This was a warning by National Union of Mineworkers (NUM) President Joseph Montisetse.

Paying tribute at the funeral of businessman Gavin Watson this week, Zuma alleged that the party was still infested with enemy agents who during the liberation struggle collaborated with the apartheid regime. 

Zuma claimed that those spies, who are now handled in a foreign country he did not mention, were currently killing progressive leaders of the ruling party.

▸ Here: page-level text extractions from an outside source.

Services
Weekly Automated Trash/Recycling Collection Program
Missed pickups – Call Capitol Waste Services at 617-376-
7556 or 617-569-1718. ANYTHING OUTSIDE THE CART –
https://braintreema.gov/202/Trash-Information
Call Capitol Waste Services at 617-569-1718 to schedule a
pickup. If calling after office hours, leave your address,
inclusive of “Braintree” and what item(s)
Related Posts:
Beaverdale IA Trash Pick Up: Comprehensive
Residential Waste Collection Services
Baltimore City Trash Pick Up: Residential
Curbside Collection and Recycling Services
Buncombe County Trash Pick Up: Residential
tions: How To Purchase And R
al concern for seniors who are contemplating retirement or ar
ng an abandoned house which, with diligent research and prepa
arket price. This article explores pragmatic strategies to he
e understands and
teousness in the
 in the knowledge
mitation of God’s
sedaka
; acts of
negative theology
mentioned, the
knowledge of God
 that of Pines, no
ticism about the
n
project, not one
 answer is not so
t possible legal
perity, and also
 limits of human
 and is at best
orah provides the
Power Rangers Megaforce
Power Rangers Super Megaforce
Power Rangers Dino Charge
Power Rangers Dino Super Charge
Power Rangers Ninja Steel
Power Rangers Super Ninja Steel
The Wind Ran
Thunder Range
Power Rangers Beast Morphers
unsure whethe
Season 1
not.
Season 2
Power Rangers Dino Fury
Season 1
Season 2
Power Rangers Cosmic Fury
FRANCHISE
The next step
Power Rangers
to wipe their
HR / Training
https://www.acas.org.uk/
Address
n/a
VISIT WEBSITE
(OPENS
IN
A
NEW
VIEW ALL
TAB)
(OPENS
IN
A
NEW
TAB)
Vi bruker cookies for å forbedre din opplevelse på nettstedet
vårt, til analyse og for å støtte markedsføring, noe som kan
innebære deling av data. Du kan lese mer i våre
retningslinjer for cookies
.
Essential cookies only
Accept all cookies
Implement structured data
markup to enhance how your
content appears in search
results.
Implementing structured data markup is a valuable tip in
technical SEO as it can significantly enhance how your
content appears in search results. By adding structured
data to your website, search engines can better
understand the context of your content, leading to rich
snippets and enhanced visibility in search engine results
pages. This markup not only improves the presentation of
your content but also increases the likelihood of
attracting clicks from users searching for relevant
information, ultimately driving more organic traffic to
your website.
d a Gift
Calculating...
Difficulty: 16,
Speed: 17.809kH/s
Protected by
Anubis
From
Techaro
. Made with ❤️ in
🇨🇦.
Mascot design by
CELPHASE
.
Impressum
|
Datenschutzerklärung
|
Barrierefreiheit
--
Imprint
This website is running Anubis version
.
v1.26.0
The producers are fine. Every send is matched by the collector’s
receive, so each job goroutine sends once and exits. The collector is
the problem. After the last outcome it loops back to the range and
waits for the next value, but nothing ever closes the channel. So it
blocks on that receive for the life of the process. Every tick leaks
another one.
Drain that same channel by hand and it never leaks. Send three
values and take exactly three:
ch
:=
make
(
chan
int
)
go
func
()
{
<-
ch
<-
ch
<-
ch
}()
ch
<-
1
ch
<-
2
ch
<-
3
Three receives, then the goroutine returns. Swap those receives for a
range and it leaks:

This was a repeat of similar claims he made when he appeared before the state capture commission last month.

“They (apartheid) handed over their agents with their files, the majority of them to a particular country so that they would continue to erode our freedom and to undermine the government so that they would claim the ANC is failing to run the country,” Zuma told mourners at Watson’s funeral in Nelson Mandela Bay.

Rubbishing Zuma’s claims, Montisetse said such claims were not genuine.

“If anyone has this, he must put it through structures,” said Montisetse was speaking to Independent Media on the sidelines of the NUM special conference, which started on Wednesday and ending on Friday.  

“Comrade Nelson Mandela, when he wanted progress, said we must not be suspicious of each other, we must move forward, we leave the things of the past and concentrate on transformation,” said Montisetse.

He said the continuation of vilifying other comrades was unhealthy for the revolution. He said Zuma’s conspiracy theories were due to infighting with the ANC. 

“People have grouped themselves into different factions and they try by all means to eliminate each other, but in the process it is the organisation that is suffering.

“We believe that this is done because of advocacy of factionalism,” said Montisetse. 

The High Court in Durban had on Friday found Zuma to have defamed former tourism minister Derek Hanekom when he tweeted that the latter “is a known enemy agent”. 

Judge Daya Pillay ordered Zuma to apologise to Hanekom and remove the tweet within 24 hours and also pay the legal costs.

Questions were sent to Zuma’s spokesperson Vukile Mathabela who promised to respond after discussing Montisetse’s allegations. He later did not answer his phone after repeated calls.